Torn Within, Threatened Without: Kentucky and the Border States in the Civil War
FAIN: BH-50488-12
Kentucky Historical Society (Frankfort, KY 40601-1931)
Tim Talbott (Project Director: March 2012 to August 2014)
Two one-week workshops for eighty school teachers on conflicts in Kentucky and other border states during the Civil War.
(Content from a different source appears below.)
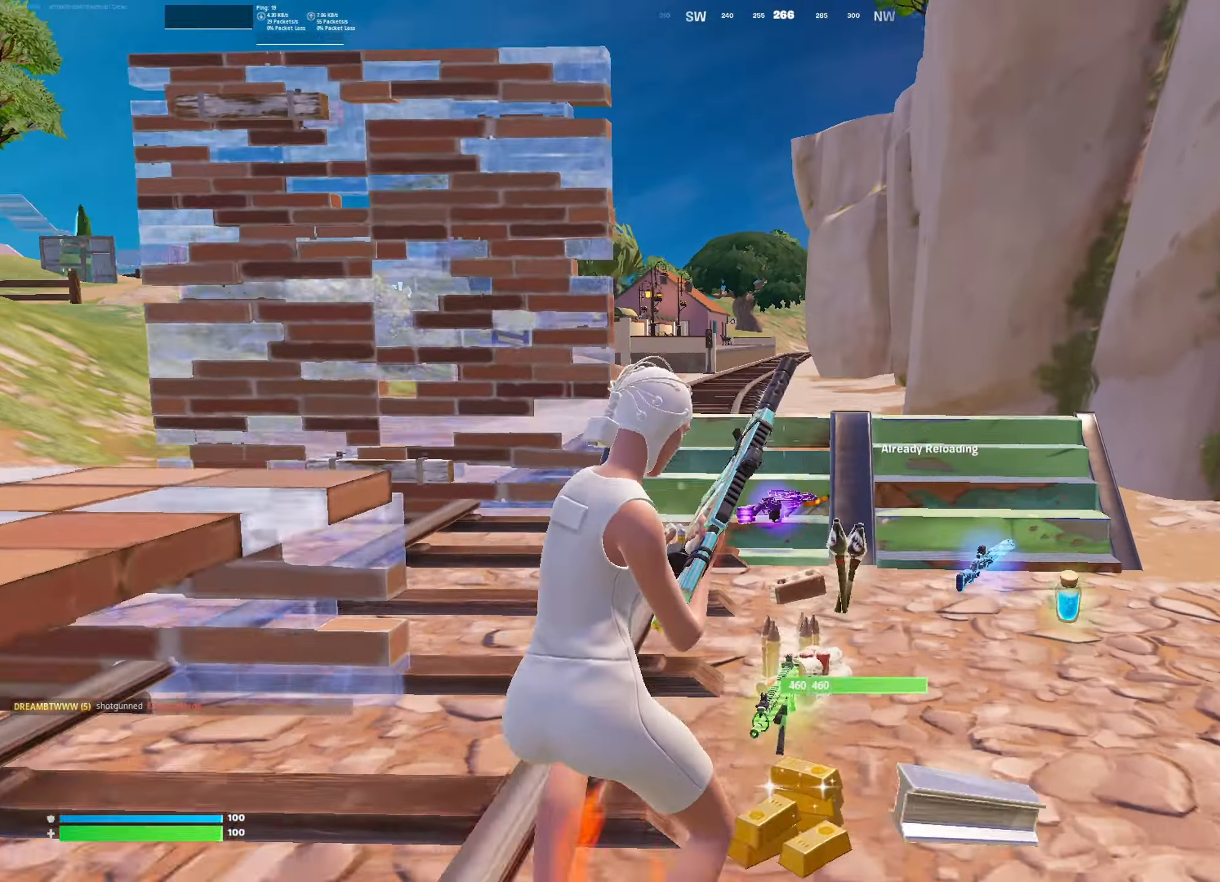
{"buttons": [], "left_stick": "up-left", "right_stick": "left", "events": [[334, "left_stick", "up-left"], [467, "right_stick", "left"]]}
Two one-week workshops for eighty school teachers on conflicts in Kentucky and other border states during the Civil War. In this Landmarks workshop, the Kentucky Historical Society takes teachers beyond the battlefield in an exploration of the Civil War in Kentucky. According to the project director, "the conventional studies focus on places like Perryville and personalities like John Hunt Morgan . . . but recent scholarship reveals a complex network of guerillas, political and economic intrigue, expansive questions of loyalty, and sometimes surprising race and gender roles within a divided society." As a border state between North and South, Kentucky was a microcosm of Civil War divisiveness and played a key role in its outcome. As Lincoln said, "I hope to have God on my side, but I must have Kentucky." Among the workshop faculty are historians William C. Harris (North Carolina State University), Alicestyne Turley and J. Blaine Hudson (University of Louisville), Brian McKnight (University of Virginia-Wise), Lindsey Apple and James Klotter (Georgetown College), Aaron Astor (Maryville College), Anne E. Marshall (Mississippi State University), Dwight Pitcaithley (New Mexico State University), and Christopher Phillips (University of Cincinnati), the last of whom discusses Missouri and Maryland as other examples of Civil War border states. Readings include three books by visiting faculty: Harris's Lincoln and the Border States: Preserving the Union; Lindsey Apple's The Family Legacy of Henry Clay: In the Shadow of a Kentucky Patriarch; and Anne E. Marshall's Creating a Confederate Kentucky: The Lost Cause and Memory in a Border State. In addition to reading secondary works, participants consult primary sources from the Register of the Kentucky Historical Society and conduct research in the Society archives. Teachers visit sites in Lexington, Frankfort, and Louisville, such as the Abraham Lincoln birthplace, the Old State Capitol, the Kentucky Military History Museum, the Perryville Battlefield, the Farmington Historic Plantation, and Camp Nelson, a recruiting and training center for African-American soldiers. Participants discuss classroom applications, keep notebooks, and write responses to site visits. Within a month of the workshop, they submit an essay about a primary source for posting on the workshop blog.